God in flesh
Christ redeems ‘humanness.’
Somehow, amid the flurry of Christmas carols, lighting advent candles, and re-enacting scenes from the Nativity, I always seem to lose sight of one of the most essential and revolutionary aspects of our faith which this season, of all, should celebrate: the Incarnation—the uniquely Christian claim that God, who is God, became man, flesh and bones, spit and blood, man.
While the church fathers wrote treatises on this topic, I just want to share a few implications of this incredible reality that I have been thinking about for more or less the first time this season.
By becoming a Jewish man, by stepping into culture and history, Jesus redeems humanness. He provides a model, a second Adam, for what a human really looks like.
Suddenly, things that explore what it means to be a human and live in the world—art, music, stories, or disciplines like history and philosophy—find a new centre in the person of Christ. Right now, these realms of inquiry are incredibly displaced. We have trouble understanding beauty and what it means to be a human. In the Incarnation, however, Christ provides a model for what a human was created to be.
In the Incarnation, God ennobles and redeems our bodily existence. The pleasures and pains of being an animal are no longer just lusts of the flesh. We are allowed to enjoy them in their proper place. The gifts of being a human in the world—eating and drinking, sunsets and sex—are all just that, gifts: means by which we can receive of God’s grace in the world. The world was created good, and we were created to enjoy and steward its goodness. We don’t have to dismiss our bodily, fleshy life as a pure manifestation of evil compared with our mental and spiritual sides (like Gnostics did in the past and do today). Rather, Christ, in the Incarnation and Resurrection, is our model for how the two sides are redeemed together.

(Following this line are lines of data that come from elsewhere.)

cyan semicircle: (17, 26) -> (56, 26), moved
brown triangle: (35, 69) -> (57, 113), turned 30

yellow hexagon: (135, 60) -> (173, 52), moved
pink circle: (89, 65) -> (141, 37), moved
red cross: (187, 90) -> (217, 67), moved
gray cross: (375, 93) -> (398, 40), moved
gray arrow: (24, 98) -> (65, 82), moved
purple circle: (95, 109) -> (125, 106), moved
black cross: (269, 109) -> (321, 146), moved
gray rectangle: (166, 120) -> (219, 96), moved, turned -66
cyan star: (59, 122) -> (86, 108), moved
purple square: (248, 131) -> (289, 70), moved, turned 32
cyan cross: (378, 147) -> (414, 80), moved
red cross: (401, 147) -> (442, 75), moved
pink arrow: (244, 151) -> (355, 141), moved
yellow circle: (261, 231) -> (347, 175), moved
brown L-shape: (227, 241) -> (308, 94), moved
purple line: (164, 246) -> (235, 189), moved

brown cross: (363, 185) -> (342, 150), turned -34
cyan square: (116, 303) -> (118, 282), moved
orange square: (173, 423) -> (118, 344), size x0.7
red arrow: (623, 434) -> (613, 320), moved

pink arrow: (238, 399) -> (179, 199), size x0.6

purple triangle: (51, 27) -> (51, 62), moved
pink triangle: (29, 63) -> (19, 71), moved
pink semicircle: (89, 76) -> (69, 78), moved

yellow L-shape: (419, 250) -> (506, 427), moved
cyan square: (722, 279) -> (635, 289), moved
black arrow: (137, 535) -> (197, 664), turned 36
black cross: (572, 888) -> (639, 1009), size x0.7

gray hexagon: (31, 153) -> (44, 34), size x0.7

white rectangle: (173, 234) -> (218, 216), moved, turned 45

The same goes for the rest of the created world. The old church father Athenasius, writes about how that same Christ who, as God’s Word was present at the creation of the universe and contains it in himself, also stepped into this world.
The world around us, this finite chunk of matter suspended in the Milky Way, is also somehow full of God’s Word. Christian tradition has, for centuries, called this the “book of Creation,”—how creation itself testifies its Creator. But more recent Christian voices like poets Margaret Avison, Denise Levertov, or Wendell Berry also write of the wisdom of God on display in the created world around us.
This is by no means an exhaustive exploration. But, in a season of much fluff and distraction, I encourage you to meditate on the redemptive implications of this scandalous act of grace wherein God took on flesh and hung out with us.